Task prompt: Can you put the rows below into a two-column CSV with the headers "prompt" and "location"? Make one line for each row, put each field in quotes with line breaks replaced by spaces, and leave the pictures out.

Exercise material:
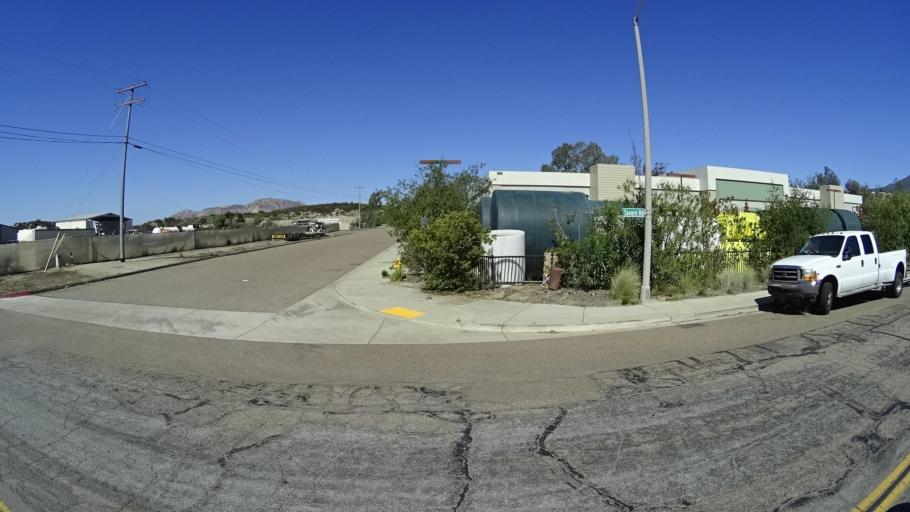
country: US
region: California
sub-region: San Diego County
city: Alpine
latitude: 32.8420
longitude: -116.7863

Output of the task:
prompt,location
"country:","US"
"region:","California"
"sub-region:","San Diego County"
"city:","Alpine"
"latitude:","32.8420"
"longitude:","-116.7863"